Linux Kernel Tuning for High-Performance VoIP Servers

Sunil Kumar Nayak
VoIP & Software Engineer

Throughput vs. Latency

Most Linux distributions (Ubuntu, Debian, CentOS) come out of the box tuned for file servers or web servers: they want to move as much data as possible (Throughput). They buffer data to do this.

VoIP hates buffering. In VoIP, a packet that arrives 200ms late is worse than a lost packet. We need to tune the kernel for Real-Time (Latency) performance.

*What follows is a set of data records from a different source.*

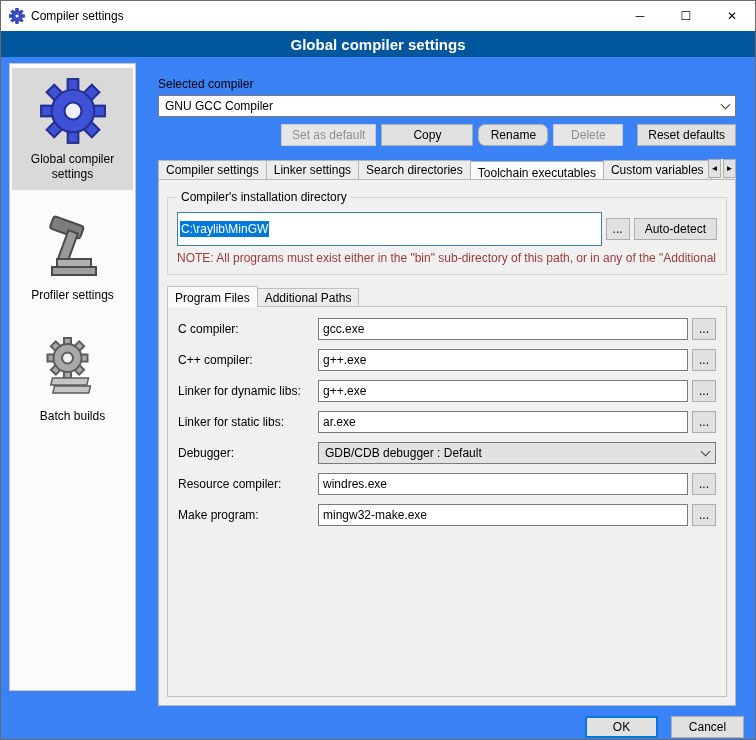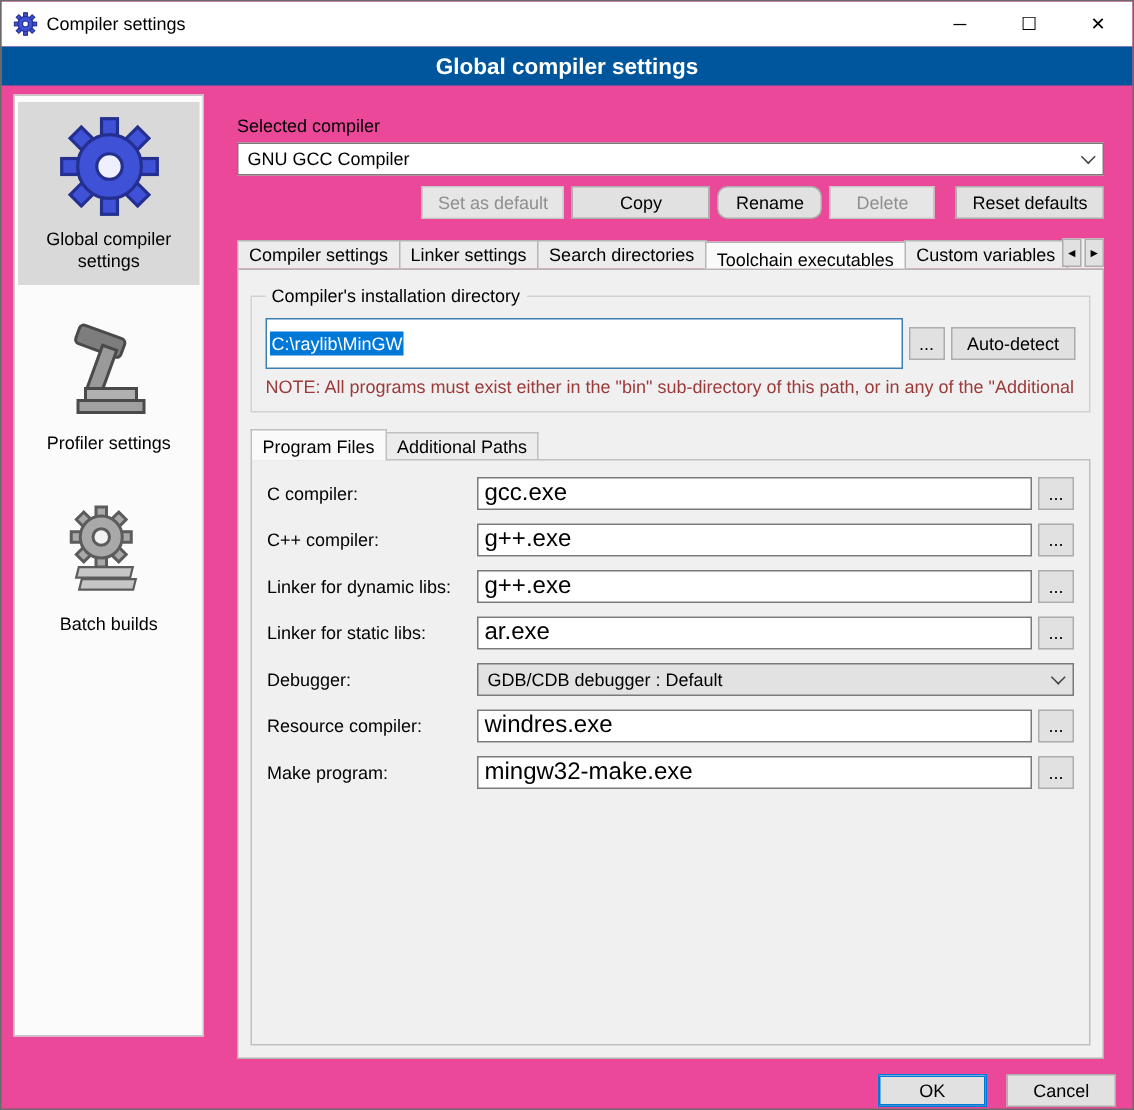--- a/index.html
+++ b/index.html
@@ -6,7 +6,7 @@
   html,body { background:#fff; }
   body { font-family: "Liberation Sans", "DejaVu Sans", sans-serif; font-size: 12px; color:#000; }
 
-  .window { position: relative; width: 756px; height: 740px; background:#ec4899;
+  .window { position: relative; width: 756px; height: 740px; background:#3b82f6;
             border: 1px solid #6a6a6a; overflow: hidden; }
 
   

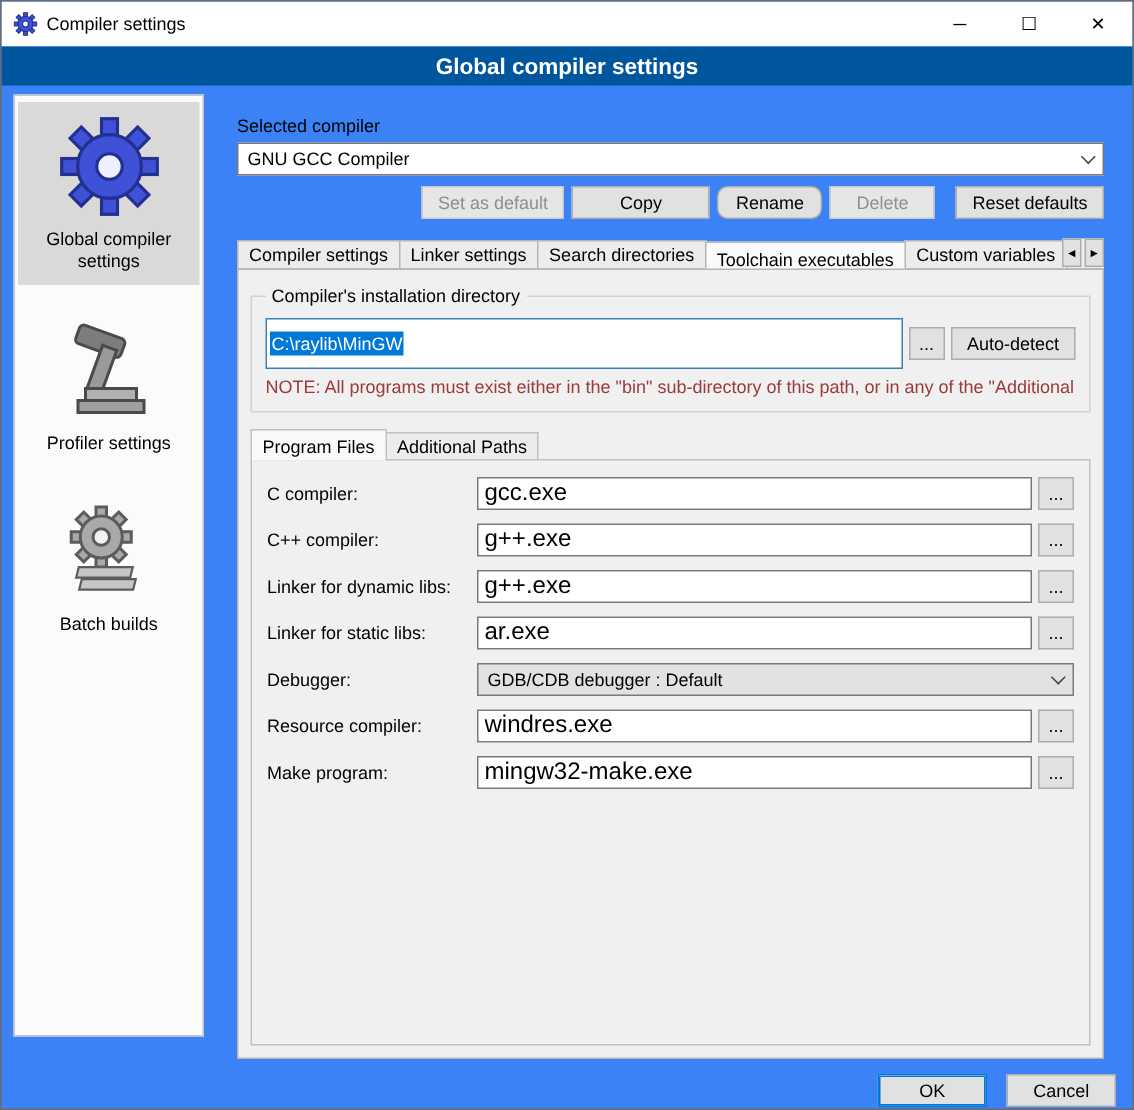--- a/index.html
+++ b/index.html
@@ -84,7 +84,7 @@
            align-items:center; }
   .flabel { white-space:nowrap; }
   .tinput { height:22px; border:1px solid #7a7a7a; background:#fff; padding:0 4px;
-            font-family:inherit; font-size:16px; width:100%; }
+            font-family:inherit; font-size:12px; width:100%; }
   .dselect { grid-column:2 / 4; height:22px; background:#e2e2e2; border:1px solid #7a7a7a;
              display:flex; align-items:center; padding:0 6px; }
   .dselect span.txt { flex:1; white-space:nowrap; overflow:hidden; }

1. Disable Power Saving (C-States)

Modern CPUs love to sleep to save power. When a packet arrives, the CPU has to "wake up", which takes microseconds. For millions of packets, this adds up to jitter.

Edit /etc/default/grub and add:

intel_idle.max_cstate=1 processor.max_cstate=1

This forces the CPU to stay awake and ready to process RTP packets instantly.

2. Interrupt Affinity (SMP Affinity)

By default, one CPU core usually handles all network interrupts. At high loads, this one core hits 100% while others sit idle.

Linux Kernel Tuning Dashboard

Use irqbalance or manually script the SMP affinity to distribute the network card's queues across multiple cores. This is critical for scaling past 2,000 concurrent calls.

3. UDP Buffer Sizes

RTP uses UDP. The default Linux UDP buffers are tiny. Increase them to avoid packet loss at the socket layer.

net.ipv4.udp_mem = 65536 131072 262144
net.ipv4.udp_rmem_min = 16384
net.ipv4.udp_wmem_min = 16384

Conclusion

Tuning Linux for VoIP is an art of removing bottlenecks and disabling "helpful" features like power saving that introduce latency.